If you want to save time before the English exam, check out these complete course notes!
The VCE English exam is just three weeks away, but that doesn’t mean you should panic.
Before the exam, there’s still time for a lot of improvements to be made. In terms of studying, there are three main types:
This is the first step, and arguably the easiest. It’s where you cement your understanding of your text.
Recall may involve re-reading your text. Or re-reading just key chapters of your text. Or reading or making your own chapter summaries. Or compiling quote banks, or even drawing character or theme-based mind maps.
You shouldn’t be confined here by “stereotypical” study – you can mix it up! The main idea, though, is to cement that understanding.
This is the second main type of studying.
Development may involve unpacking prompts. Or putting together mock plans on how you would structure your essay when met with particular essay topics. Or some close reading and passage analysis (or scene analysis if you’re studying a film!) of your chosen text.
This stage is important; it allows you to take your understanding of texts, and start applying it to an exam scenario.
The third study step involves actually writing essays. These don’t necessarily need to all be under timed conditions, but there should definitely be some you as simulated exams.
It also involves getting feedback for those essays, and learning from them to target improvement. There isn’t much point writing essays if you’re writing them just for sake of writing them.
Generally, recall is the first stage of the revision process. It’s the first stage because it’s incredibly difficult to engage in the next two stages without it.
Otherwise, you may find your essays to be sub-par. This may be because your ideas are too broad, and lacking substance. Specifically, that often comes hand-in-hand with a lack of solid evidence you can later discuss.
However, after a while, recall becomes increasingly useless. After a while, you know what happens in your text well enough to that you could better spend your time in other ways.
To this end, as the exam nears, you should find yourself moving away from this stage, and toward development and creation.
As you get closer still to the exam, you should find there are diminishing returns in the development stage. At this point, you should move on to the final stage of creation – actually writing essays.
With all the knowledge you have cultivated during the recall and development stages, you should find you can write an essay without needing to consult your notes. And you’ll probably see an increased level of effectiveness and efficiency as you write (and get feedback on) more essays. Make sure you get feedback, though – that’s really important to facilitate targeted improvement.

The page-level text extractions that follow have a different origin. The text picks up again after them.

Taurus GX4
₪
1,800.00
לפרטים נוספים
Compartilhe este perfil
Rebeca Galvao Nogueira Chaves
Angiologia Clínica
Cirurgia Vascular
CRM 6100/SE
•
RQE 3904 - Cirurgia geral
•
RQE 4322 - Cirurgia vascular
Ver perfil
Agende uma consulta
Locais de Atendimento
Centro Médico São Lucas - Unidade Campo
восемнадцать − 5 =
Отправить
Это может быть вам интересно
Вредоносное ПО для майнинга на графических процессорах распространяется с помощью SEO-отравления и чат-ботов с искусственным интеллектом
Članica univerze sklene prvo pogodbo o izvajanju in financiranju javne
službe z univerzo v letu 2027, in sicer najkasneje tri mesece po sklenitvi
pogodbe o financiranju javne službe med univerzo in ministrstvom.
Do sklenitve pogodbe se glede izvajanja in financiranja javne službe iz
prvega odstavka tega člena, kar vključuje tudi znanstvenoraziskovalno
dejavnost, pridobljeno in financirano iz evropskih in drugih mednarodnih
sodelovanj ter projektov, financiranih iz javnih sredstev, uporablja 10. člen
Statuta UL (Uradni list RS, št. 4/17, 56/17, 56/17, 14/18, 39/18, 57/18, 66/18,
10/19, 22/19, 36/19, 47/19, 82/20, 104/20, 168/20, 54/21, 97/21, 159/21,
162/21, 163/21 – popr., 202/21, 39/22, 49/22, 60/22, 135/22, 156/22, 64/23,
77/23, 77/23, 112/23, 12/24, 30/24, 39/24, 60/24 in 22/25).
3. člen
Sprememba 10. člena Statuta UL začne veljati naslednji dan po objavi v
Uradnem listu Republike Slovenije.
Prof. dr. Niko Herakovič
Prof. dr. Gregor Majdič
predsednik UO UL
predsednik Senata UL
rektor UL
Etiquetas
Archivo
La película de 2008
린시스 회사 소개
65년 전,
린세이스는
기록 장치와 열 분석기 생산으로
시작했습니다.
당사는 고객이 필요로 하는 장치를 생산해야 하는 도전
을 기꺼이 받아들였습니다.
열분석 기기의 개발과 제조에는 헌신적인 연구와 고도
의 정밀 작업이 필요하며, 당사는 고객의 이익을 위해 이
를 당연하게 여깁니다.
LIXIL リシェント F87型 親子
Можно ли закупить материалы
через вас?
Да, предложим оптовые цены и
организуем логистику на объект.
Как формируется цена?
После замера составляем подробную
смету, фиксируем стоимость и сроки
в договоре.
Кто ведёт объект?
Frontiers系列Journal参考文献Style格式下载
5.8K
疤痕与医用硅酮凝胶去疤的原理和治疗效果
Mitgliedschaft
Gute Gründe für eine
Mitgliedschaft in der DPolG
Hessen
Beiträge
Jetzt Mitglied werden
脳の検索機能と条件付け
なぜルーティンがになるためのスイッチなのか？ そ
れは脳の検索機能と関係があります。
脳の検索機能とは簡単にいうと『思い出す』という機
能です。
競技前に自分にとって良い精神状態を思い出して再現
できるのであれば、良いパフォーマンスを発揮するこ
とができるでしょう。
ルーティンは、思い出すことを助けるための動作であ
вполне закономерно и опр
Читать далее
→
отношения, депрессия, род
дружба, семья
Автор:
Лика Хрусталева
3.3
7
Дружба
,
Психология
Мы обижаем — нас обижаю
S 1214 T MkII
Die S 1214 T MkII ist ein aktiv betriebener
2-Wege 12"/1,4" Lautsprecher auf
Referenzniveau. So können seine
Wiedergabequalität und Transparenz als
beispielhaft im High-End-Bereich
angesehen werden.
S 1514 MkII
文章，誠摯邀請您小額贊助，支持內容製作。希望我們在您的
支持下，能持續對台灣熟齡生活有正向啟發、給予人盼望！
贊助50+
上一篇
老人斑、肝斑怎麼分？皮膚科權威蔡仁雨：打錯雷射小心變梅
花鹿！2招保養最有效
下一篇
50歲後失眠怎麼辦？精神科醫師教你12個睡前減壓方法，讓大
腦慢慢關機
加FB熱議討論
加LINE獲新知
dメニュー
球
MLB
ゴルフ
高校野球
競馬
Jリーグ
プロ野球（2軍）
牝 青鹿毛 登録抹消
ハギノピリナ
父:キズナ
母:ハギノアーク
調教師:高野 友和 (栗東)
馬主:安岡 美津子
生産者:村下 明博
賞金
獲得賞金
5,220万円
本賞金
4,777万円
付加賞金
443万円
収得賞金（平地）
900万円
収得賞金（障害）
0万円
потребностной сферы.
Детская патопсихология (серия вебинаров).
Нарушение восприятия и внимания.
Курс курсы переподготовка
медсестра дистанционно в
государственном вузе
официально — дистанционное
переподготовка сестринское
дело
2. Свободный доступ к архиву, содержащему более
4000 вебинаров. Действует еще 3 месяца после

Of course, these stages aren’t that clear-cut. You could still do a prompt breakdown for 15 minutes if you don’t have the time to write a full-blown essay, for example.
It’s essential that you pace yourself in the coming weeks to ensure you don’t burn out.
You shouldn’t try to cram two months’ worth of revision into two days, and you shouldn’t need to. Ideally, the final stretch will see you merely consolidating knowledge and skills, and preparing yourself for the three hour monster that is the VCE English exam.
Ultimately, when exam time comes, trust that you have more than a year’s worth of experience to draw from. Trust yourself and your skills. At the end of the day, your English exam, whilst important, is merely a snapshot of what you could put down on the page on the day. It really doesn’t mean all that much, and doesn’t say all that much about you as a person.